Silvia Ocougne ... Klang.Som.Sound

Kritik vom 17.06.2009

Autor / Medium: Article: Silvia Ocougne’s Wandering Guitar By Livio Tragtenberg in Revista XVIII- São Paulo, 2009

The journey taken by  composer and guitarist  Silvia Ocougne, born in São Paulo, but living in Berlin, Germany, is related to a sensitive diaspora. 
In our country [Brazil], which is filled with deaf musicians, where the same is often heard, diversity and creativity when not physically exiled  become encapsulated in niches or even survive underground, even if full of energy and creativity.  .
Graduated  from the University of São Paulo (USP) in 1984 in music, after having studied guitar with Manoel São Marcos, Edgar Poças and Paulo Bellinati, among others; on that same year Silvia was awarded a full scholarship from CAPES  to study ”Third Stream“ at the New England Conservatory in Boston, USA, where she obtained a Masters in Performance in 1986.
To a certain degree, she followed in the family’s footsteps: her grandparents came from  Minsk Belarus,  Moldova and Berlin and settled in Brazil around the First World War. 
 Silvia’s guitar, or rather, Silvia’s guitars, as she reinvents the instrument, which unfolds into several personalities, from the Arabic descendants, “viola de coxo” from Mato Grosso, to the “prepared “cavaquinho”   summarize and reprocess this cultural diaspora. .
I had the opportunity to see her perform at the  2005 Festival Maerzmusik, in Berlin, a solo presentation where she played alternately more than a dozen string instruments, from small toy guitars, lutes, all kinds of violas, prepared, adapted and so on; all with extreme fluency and sound finesse taking us on a journey through rich landscapes.
Moreover, this is one of the most important characteristics of her musical creation. When incorporating the most diverse styles, languages and instruments, she recreates them in a very personal manner, which may be heard, for example, in the CDs Ping Pong Anthropology, with the Gruppe XIIIth Tribe, Berlin, 1993  (Recommended), and Animal Magnetism with the “Orchestra of Excited Strings“ 1996, (Tzadek), released in Germany in the 1990s.  Silvia plays with several improvisation groups in Germany.

▶ STATED GOAL:
Summarize the article above on guitarist Silvia Ocougne in two sentences.

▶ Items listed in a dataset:
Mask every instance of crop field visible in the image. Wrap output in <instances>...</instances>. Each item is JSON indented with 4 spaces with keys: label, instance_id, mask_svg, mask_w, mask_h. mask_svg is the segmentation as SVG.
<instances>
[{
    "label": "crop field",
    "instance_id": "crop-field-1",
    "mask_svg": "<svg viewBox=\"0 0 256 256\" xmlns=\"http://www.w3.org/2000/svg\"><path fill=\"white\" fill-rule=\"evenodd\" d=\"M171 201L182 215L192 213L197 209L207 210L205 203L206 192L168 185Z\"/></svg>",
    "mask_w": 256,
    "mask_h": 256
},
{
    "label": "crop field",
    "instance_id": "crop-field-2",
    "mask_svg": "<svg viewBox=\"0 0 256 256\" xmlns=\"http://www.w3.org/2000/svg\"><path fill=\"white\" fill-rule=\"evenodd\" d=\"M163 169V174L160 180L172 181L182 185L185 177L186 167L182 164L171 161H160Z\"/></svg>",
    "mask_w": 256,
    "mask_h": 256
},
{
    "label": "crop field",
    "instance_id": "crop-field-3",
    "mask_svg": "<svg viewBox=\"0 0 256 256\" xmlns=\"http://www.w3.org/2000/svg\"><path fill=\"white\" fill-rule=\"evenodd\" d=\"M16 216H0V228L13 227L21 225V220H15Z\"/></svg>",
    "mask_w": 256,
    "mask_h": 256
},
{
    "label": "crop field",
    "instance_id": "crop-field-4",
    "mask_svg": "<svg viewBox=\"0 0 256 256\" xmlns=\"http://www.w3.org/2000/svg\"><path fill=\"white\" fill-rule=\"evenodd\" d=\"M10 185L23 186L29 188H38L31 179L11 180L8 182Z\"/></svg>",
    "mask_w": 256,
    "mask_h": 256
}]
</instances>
* * *
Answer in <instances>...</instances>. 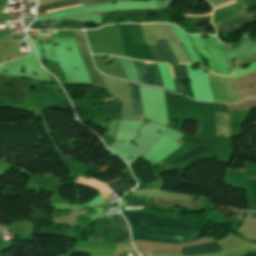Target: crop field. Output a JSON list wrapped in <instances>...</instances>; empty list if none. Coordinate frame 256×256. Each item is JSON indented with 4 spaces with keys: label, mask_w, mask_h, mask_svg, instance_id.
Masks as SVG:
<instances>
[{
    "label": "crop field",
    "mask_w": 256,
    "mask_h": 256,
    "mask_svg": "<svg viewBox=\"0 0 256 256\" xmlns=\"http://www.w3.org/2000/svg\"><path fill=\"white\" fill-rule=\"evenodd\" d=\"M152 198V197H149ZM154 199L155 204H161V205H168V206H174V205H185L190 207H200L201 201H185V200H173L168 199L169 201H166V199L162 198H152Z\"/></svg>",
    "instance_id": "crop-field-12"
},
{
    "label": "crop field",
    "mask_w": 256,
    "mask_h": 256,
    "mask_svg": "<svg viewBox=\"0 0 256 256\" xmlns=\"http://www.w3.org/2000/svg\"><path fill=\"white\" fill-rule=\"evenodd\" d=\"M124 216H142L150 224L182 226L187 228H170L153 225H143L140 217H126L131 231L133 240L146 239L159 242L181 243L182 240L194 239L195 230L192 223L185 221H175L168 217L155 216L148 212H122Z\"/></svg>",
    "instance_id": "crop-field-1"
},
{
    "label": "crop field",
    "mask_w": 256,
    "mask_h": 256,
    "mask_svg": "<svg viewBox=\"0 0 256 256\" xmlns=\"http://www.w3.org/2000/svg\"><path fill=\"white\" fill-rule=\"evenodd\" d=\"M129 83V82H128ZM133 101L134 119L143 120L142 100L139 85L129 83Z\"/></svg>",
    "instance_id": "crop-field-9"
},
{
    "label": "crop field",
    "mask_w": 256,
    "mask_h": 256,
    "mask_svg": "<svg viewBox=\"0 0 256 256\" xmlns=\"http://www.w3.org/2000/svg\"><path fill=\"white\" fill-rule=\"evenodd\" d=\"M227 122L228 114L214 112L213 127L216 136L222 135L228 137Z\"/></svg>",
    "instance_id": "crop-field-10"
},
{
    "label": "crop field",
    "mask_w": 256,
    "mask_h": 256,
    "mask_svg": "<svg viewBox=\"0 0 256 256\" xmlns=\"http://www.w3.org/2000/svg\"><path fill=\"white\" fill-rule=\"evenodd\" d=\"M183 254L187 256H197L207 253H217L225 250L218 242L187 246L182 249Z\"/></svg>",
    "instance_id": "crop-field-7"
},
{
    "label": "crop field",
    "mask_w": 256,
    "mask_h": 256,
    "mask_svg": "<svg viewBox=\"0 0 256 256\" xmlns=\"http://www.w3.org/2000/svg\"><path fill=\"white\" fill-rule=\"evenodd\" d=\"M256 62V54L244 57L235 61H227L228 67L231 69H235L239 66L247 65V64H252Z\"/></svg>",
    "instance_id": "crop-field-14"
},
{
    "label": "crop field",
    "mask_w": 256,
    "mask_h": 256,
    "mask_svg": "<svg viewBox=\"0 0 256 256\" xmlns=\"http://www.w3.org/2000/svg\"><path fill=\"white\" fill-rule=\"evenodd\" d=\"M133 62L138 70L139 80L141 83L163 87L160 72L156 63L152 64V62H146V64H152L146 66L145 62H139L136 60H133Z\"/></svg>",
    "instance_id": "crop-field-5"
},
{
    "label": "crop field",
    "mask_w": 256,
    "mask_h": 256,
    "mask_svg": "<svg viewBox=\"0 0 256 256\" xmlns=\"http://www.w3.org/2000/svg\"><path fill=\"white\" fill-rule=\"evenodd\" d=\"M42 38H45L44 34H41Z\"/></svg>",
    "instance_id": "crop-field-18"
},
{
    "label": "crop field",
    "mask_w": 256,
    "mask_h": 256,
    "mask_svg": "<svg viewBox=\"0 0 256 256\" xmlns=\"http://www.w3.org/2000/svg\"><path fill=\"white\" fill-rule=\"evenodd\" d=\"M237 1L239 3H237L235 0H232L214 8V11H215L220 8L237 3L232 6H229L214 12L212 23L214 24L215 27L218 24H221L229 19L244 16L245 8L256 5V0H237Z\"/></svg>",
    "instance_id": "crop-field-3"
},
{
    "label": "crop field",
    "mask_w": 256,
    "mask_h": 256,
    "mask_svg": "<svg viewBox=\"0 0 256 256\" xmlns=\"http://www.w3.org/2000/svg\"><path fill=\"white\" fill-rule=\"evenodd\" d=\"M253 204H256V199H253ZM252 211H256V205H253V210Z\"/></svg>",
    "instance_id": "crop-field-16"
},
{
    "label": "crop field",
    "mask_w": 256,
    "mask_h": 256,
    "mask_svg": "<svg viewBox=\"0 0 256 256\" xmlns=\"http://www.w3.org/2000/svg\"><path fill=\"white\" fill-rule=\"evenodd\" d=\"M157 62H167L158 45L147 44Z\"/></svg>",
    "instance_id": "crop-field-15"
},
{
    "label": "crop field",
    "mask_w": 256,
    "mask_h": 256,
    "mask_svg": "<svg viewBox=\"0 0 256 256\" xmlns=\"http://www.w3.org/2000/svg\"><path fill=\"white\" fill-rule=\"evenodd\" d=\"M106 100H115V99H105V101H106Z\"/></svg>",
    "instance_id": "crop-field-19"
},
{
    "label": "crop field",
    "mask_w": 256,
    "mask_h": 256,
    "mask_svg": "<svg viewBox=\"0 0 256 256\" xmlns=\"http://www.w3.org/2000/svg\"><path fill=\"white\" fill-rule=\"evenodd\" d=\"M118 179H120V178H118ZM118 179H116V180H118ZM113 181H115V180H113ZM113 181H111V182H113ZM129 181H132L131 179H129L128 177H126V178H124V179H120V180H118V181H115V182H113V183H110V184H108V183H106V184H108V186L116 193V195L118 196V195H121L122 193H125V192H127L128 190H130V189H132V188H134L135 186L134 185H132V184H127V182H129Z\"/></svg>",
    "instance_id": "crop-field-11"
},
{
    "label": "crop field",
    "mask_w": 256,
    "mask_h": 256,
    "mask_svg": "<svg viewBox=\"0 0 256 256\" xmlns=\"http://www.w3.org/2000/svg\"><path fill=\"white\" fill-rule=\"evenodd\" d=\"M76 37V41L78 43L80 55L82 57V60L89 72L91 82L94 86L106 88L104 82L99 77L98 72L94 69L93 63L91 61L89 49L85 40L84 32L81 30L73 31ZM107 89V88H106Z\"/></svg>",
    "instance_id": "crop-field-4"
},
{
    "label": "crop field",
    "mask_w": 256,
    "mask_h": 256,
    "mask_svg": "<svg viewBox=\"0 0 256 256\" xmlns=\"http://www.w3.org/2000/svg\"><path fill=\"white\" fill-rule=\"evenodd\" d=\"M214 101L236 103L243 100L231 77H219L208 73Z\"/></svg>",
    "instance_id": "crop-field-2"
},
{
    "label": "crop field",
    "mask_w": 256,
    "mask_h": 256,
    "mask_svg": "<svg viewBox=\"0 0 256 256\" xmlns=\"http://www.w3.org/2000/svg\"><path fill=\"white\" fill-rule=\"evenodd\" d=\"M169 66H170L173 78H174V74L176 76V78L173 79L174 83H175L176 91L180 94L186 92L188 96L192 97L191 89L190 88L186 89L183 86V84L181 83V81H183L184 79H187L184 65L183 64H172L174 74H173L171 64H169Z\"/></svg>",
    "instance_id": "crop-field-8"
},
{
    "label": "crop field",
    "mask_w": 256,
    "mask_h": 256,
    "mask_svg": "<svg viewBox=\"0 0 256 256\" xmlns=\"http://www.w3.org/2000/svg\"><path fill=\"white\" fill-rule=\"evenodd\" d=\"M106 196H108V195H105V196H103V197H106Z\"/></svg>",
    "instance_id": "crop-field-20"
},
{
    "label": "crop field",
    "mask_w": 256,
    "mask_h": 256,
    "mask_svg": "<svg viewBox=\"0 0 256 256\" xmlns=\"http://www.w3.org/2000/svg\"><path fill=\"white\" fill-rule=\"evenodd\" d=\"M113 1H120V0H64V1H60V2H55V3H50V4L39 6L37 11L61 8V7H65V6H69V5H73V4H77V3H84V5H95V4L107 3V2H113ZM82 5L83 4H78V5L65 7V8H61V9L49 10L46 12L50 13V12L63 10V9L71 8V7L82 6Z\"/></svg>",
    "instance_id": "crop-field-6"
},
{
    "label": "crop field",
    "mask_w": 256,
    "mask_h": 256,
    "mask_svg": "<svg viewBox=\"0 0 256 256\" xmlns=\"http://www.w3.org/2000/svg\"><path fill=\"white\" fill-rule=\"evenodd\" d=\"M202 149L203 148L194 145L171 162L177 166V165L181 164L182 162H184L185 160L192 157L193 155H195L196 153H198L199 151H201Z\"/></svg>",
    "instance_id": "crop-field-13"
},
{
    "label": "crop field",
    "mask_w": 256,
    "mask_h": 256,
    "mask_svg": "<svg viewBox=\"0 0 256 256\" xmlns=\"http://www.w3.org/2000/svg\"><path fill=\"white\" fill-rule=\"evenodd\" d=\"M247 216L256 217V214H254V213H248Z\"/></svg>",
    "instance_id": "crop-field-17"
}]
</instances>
==
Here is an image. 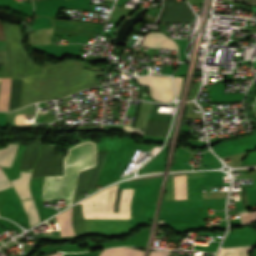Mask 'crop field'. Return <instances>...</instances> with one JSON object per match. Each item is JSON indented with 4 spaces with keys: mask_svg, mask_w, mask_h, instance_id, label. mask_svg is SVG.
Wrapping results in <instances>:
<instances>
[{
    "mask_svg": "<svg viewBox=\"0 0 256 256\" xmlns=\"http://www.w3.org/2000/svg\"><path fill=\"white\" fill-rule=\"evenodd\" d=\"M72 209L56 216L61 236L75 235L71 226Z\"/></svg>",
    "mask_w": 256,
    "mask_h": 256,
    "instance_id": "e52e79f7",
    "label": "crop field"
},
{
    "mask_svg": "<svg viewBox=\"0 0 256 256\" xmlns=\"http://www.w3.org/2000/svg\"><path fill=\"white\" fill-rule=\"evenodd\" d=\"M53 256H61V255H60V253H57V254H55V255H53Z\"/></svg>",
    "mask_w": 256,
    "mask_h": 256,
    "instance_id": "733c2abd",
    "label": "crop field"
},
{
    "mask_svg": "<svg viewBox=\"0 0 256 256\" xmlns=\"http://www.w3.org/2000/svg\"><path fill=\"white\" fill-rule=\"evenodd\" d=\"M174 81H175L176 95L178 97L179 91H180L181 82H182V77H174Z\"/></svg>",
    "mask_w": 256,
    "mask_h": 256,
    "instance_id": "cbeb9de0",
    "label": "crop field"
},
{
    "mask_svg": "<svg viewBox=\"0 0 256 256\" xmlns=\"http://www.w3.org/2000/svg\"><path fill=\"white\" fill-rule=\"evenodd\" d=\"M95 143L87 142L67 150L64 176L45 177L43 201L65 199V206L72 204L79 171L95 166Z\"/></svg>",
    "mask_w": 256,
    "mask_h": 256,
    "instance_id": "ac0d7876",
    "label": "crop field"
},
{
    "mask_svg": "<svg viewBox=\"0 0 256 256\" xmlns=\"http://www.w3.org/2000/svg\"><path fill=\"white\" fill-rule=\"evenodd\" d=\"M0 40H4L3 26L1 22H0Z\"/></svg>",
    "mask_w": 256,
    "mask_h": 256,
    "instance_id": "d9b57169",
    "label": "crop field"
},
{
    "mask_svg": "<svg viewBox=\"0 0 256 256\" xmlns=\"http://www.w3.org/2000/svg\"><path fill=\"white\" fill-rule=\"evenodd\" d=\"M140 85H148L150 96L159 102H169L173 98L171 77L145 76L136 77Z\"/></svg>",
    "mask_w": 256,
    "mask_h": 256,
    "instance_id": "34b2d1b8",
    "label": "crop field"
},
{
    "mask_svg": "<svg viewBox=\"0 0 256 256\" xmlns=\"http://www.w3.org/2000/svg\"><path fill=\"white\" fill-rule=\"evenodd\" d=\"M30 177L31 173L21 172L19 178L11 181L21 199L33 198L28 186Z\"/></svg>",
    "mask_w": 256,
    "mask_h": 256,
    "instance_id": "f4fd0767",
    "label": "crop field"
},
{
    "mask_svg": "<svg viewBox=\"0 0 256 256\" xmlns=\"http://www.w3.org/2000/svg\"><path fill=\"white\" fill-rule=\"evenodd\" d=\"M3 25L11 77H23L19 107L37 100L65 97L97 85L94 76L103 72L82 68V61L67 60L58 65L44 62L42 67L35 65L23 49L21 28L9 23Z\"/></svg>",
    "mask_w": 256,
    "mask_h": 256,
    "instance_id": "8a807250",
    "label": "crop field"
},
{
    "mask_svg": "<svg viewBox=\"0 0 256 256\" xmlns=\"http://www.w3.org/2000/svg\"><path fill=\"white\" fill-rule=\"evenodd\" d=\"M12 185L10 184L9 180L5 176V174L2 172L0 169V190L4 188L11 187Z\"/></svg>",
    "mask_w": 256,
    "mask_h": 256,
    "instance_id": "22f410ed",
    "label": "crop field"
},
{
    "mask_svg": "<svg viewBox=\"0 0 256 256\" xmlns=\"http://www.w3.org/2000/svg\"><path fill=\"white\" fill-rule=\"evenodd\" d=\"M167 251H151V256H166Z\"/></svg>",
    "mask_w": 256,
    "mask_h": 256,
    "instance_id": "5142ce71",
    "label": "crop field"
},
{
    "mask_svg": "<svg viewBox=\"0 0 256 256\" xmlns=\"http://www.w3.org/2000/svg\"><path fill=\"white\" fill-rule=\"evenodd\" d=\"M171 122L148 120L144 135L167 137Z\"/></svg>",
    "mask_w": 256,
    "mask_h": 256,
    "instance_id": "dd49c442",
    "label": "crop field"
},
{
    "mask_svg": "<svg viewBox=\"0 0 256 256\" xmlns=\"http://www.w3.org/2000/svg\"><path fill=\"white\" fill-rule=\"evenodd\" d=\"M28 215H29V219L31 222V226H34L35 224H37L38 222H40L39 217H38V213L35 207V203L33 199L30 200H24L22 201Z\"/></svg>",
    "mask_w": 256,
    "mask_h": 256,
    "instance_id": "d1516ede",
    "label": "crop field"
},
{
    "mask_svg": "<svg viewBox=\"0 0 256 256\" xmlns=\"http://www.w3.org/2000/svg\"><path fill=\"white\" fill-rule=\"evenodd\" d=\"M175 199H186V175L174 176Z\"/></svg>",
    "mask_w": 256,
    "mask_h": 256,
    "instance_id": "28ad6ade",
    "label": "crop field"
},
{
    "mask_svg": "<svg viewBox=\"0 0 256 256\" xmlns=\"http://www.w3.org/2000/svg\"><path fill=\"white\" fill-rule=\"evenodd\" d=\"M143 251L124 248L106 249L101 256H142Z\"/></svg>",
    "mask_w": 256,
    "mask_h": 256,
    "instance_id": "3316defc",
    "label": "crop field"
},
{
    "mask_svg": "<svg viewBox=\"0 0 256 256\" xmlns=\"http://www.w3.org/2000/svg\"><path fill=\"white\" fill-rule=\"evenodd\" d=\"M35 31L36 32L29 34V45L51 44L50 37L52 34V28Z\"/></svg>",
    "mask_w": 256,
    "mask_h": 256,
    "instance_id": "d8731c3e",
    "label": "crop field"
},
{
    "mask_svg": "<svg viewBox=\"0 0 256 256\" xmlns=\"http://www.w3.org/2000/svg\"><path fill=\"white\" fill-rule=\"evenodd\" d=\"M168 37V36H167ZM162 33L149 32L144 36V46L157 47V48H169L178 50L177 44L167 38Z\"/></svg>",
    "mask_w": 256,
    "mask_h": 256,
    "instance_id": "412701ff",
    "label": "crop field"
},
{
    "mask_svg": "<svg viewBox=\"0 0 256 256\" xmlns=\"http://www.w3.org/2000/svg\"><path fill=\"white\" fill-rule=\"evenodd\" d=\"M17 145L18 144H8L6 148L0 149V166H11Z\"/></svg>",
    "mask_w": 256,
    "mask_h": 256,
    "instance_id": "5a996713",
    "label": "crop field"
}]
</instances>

▶ OUTPUT:
Silvia Ocougne is a composer and guitarist born in São Paulo and living in Berlin; she graduated in music from the University of São Paulo in 1984 and earned a Masters in Performance from the New England Conservatory in Boston in 1986. She reinvents the guitar across many string instruments, as at her 2005 Festival Maerzmusik solo performance, and she recreates diverse styles in a very personal way on CDs such as Ping Pong Anthropology and Animal Magnetism and with several improvisation groups in Germany.